_Görev listesi_
(a) Naci Güçhan'a yazılan mektupta adı geçen haftanın günlerini sıralayın.
(b) Naci Güçhan'a yazılan mektuba göre Naci Güçhan neden birkaç gün istemiştir? Bir iki cümleyle açıklayın.
(c) Naci Güçhan'a yazılan mektubu kaldığı yerden sürdürün.

_Alıntılanan metin_
Image link

Gaia Öğrenci Yarışması - Naci Güçhan Ödülü

Sevgili Naci Abi,

Bu sana ilk mektubum. Seninle ilgili yazmak yerine sana yazmaya karar verdim. Anlatacak öyle çok şey var ki… Bugün tam bir ay oldu o güzel sesini bir daha duyamayacak olduğumuzu öğreneli. Perşembe günü konuşmuştuk. Babamın John Berger hakkındaki konuşmasına davet etmiştim seni, Ayvalık’a.  “Leylâ’cım, bana birkaç gün ver karar vermem için” demiştin. Cumartesi Assos’a geleceğimizi söyleyince de, “Görüşürüz o zaman, ben cuma, cumartesi Karlos’ta kalacağım.” Ya cumartesi akşamüstü uğrayacaktık ya da sen pazar kahvesini bizde içip Tavaklı’ya dönecektin. Olmadı.

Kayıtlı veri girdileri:
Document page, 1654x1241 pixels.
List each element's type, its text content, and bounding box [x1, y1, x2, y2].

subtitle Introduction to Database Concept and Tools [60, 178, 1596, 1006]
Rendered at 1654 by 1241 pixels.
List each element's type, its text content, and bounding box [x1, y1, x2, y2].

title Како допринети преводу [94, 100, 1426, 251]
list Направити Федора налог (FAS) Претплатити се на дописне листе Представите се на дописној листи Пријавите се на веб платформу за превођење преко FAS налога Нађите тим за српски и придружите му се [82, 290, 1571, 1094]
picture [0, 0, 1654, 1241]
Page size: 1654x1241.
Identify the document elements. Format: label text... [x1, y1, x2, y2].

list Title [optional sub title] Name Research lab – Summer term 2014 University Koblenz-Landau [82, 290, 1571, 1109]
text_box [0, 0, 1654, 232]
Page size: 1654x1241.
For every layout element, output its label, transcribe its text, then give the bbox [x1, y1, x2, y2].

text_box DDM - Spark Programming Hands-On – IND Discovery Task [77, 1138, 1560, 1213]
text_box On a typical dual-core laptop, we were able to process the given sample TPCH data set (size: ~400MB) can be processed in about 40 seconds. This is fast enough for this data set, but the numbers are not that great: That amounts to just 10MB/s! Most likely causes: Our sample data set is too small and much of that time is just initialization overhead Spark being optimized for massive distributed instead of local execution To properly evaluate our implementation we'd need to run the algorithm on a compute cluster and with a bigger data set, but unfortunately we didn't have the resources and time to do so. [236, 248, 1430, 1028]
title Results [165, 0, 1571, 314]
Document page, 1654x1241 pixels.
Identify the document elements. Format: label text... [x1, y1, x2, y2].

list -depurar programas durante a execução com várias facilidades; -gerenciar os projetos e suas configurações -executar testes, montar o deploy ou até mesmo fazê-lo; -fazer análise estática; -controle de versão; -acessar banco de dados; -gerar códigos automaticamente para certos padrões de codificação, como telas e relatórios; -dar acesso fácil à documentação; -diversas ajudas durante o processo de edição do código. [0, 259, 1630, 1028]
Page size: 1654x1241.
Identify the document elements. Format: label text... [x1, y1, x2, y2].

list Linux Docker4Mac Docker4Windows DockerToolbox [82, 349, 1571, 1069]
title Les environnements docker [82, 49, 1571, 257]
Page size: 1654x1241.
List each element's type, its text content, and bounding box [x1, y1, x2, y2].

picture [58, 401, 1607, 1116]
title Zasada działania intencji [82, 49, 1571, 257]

_Görevlerin yanıtları_
(a) Perşembe, cuma, cumartesi, pazar

(b) Ayvalık'taki John Berger konuşmasına gelip gelmeyeceğine karar vermek için birkaç gün istemiştir.

(c)
Bu yılki BIFED’e gelip gelmeyeceğin konusunda da kesin bir şey söylememiştin o gün ama ben Petra’ya gelirim demiştim. Hangimiz Ethemlerin bahçesindeki o muhteşem yemeğin “son yemek” olacağını bilebilirdi? Senin de olduğun resimler çektiğimde bir kopya da sana gönderirdim. O masadan da birkaç resim var, nedense göndermemişim. İki tanesinde sen de varsın. Birinde iskemlede kaykılmış konuşulanları dinliyorsun, ağzında cigaran, henüz yakmamışsın. Dunhill tabii. Öteki resim sigarayı yakarken,  saatin anı yakalamış, gözünde güneş gözlüklerin, başında yeşil kep, üzerinde gri Lacoste, önündeki kenarı mavi tabak boş: Ethem’in tutup pişirdiği melanurlar yenmiş, kadeh de az sonra yeniden doldurulacak. Aya Petro, Erken Hasat Vasilaki, Bozcaada 2022. Solunda Petra kameraya gülümsüyor. 6 Ağustos 2023, saat 2’ye 13 var.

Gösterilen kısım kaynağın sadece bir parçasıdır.